→ Written exercise 1
Copy the text on religion in Montenegro starting at "Article 46 of" and ending at "from the state.", substituting "religious ceremonies" for "religious rites".
→ Written exercise 2
Answer these questions from the text on religion in Montenegro.
(a) Within how many days of their establishment must religious groups register with the local police?
(b) With which communities has the Government of Montenegro concluded separate agreements?
(c) How many remarks did the religious communities submit on the draft Freedom of Religion Law?

→ Text extract
□ □ □
Article 46 of the constitution guarantees freedom of religious belief. The right to express religious beliefs is limited only by the need to protect the life and health of others, public peace and order. Article 14 stipulates that religious communities shall be equal and free in the exercise of religious rites and religious affairs and that they are separate from the state.

Religious groups must register with the local police within 15 days of their establishment in order to receive the status of a legal entity. The police must then file this registration with the Ministry of the Interior. Religious organisations must have at least two members to register.

Religious communities registered in Montenegro include the Church of Christ’s Gospel, Catholic Mission Tuzi, Christian Adventist Church, Evangelistic Church, Army Order of Hospitable Believers of Saint Lazar of Jerusalem for Montenegro, Franciscan Mission for Malesija, Biblical Christian Community, Bahais, Montenegrin Community, Christian Adventist Church, Buddhists, Protestants, The Church of Jesus Christ of Latter-day Saints (Mormons) Jehovah’s Witnesses, and the Jewish community.[1]

The Government enters into individual accords with religious organisations. Separate agreements have been concluded so far between the Government of Montenegro and the Catholic, Islamic and Jewish communities.[2] These agreements do not replace the requirement of registration. There is no similar agreement with the Serbian Orthodox Church or the Montenegrin Orthodox Church.

Many of the country’s official public holidays are based on the Orthodox liturgical calendar. Additional Catholic, Muslim and Jewish holidays are also observed.

The Legal Status of Religious Communities Act 1977[3] is still in force in Montenegro. This law dates back to the time when Montenegro was one of the constitutive republics of the then Yugoslavia. A new Freedom of Religion Law was drafted to regulate the status of churches and other religious communities in secular Montenegrin society. However, the draft has not been finalised. Under the draft, it was proposed that all the churches and monasteries built before 1918 would become state property and part of the country’s cultural heritage. Religious communities would also have had to start to paying taxes, and have been obliged to “confidentially inform the government” prior to appointing officials. After the religious communities submitted 4,501 remarks the Ministry had to withdraw the draft for further consideration.
□ □ □
→ Raw data
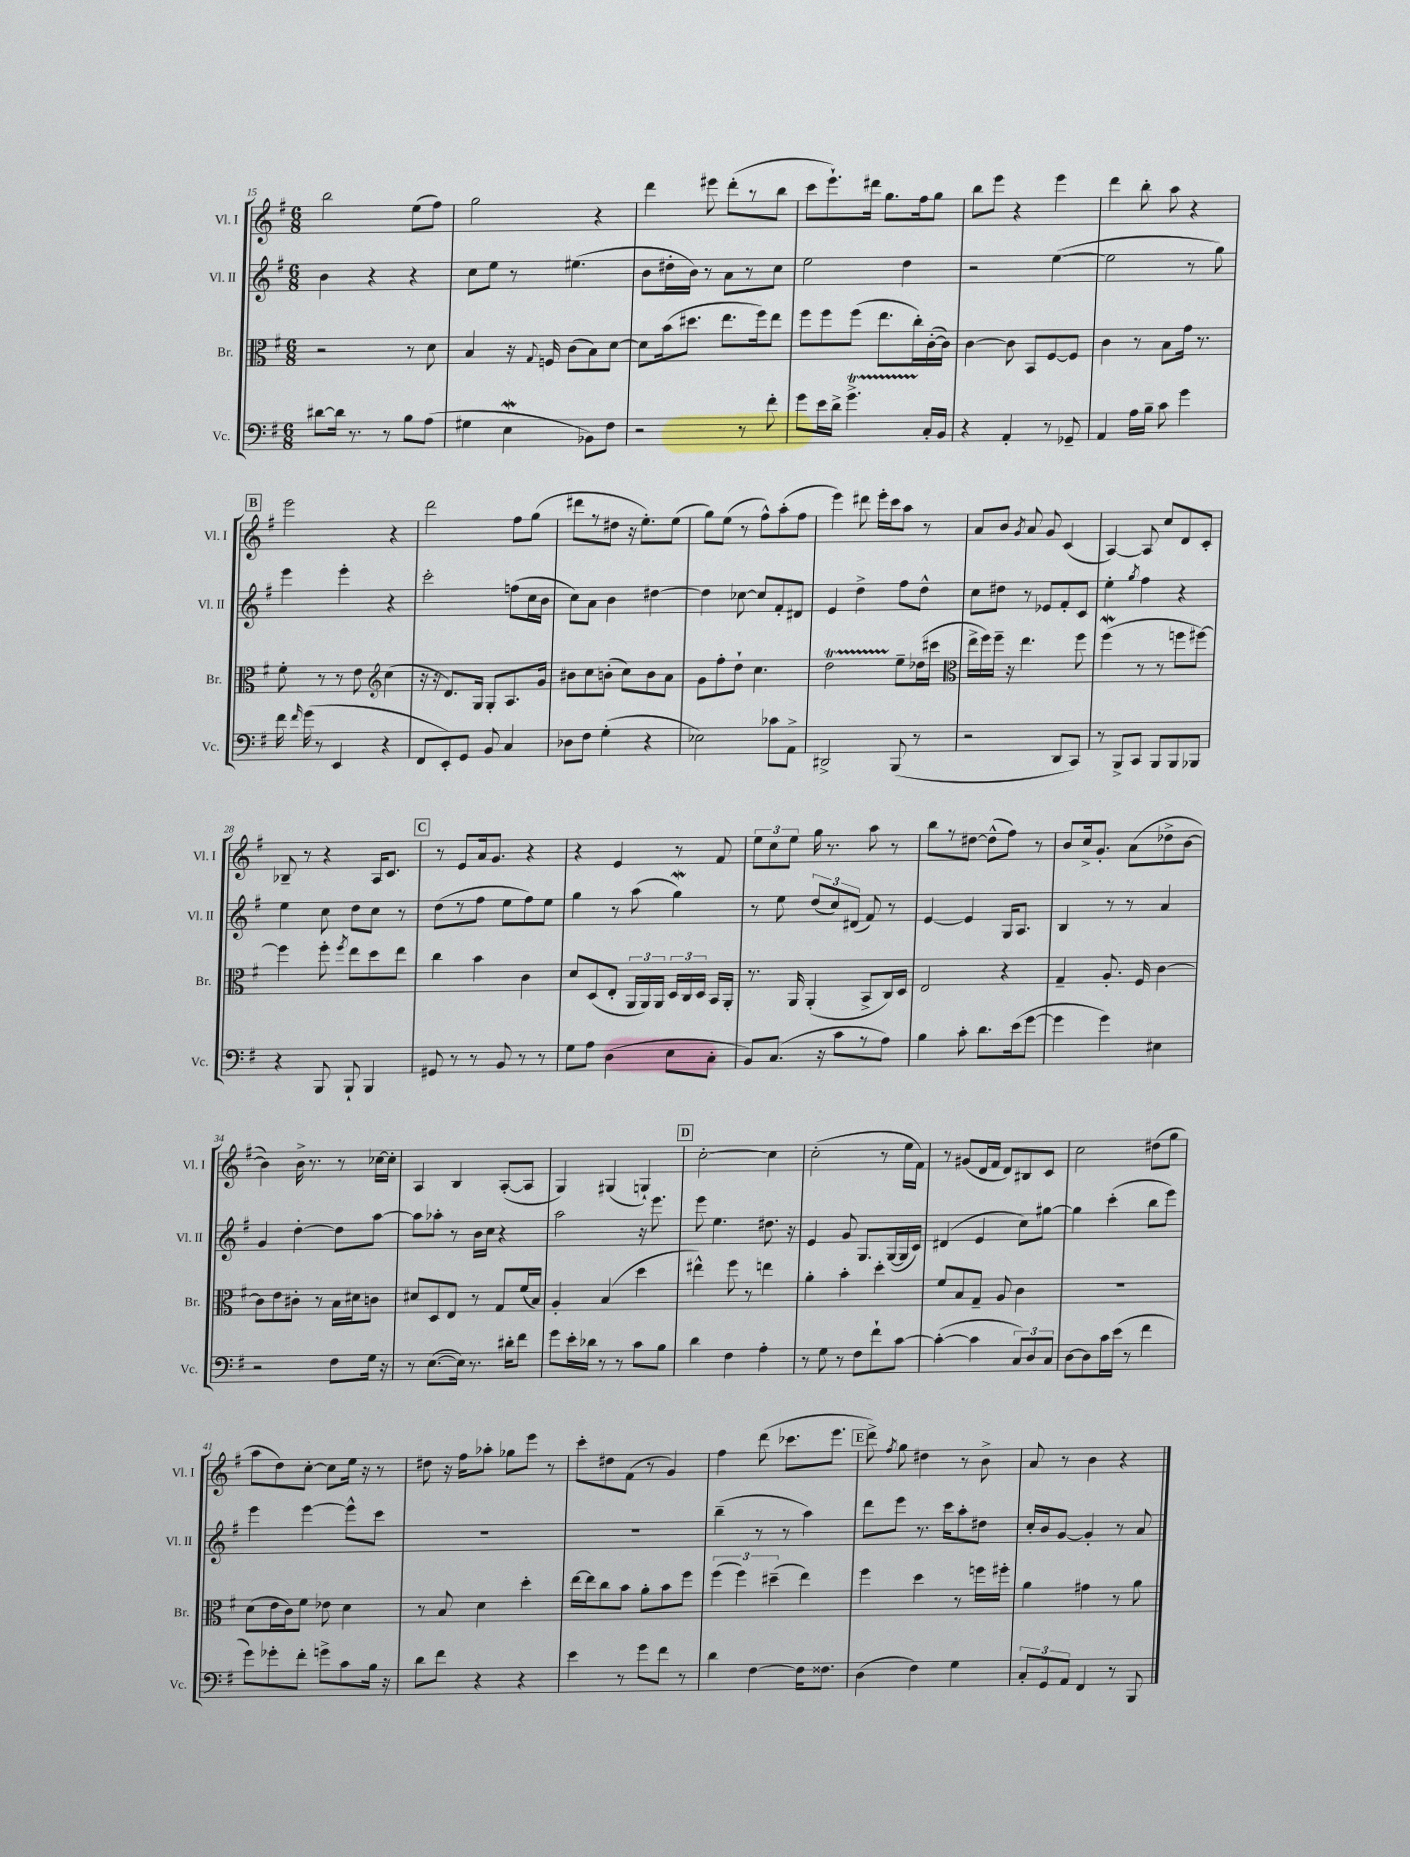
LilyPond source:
□ □ □
→ Answer 1
Article 46 of the constitution guarantees freedom of religious belief. The right to express religious beliefs is limited only by the need to protect the life and health of others, public peace and order. Article 14 stipulates that religious communities shall be equal and free in the exercise of religious ceremonies and religious affairs and that they are separate from the state.

→ Answer 2
(a) Within 15 days.
(b) The Catholic, Islamic and Jewish communities.
(c) 4,501 remarks.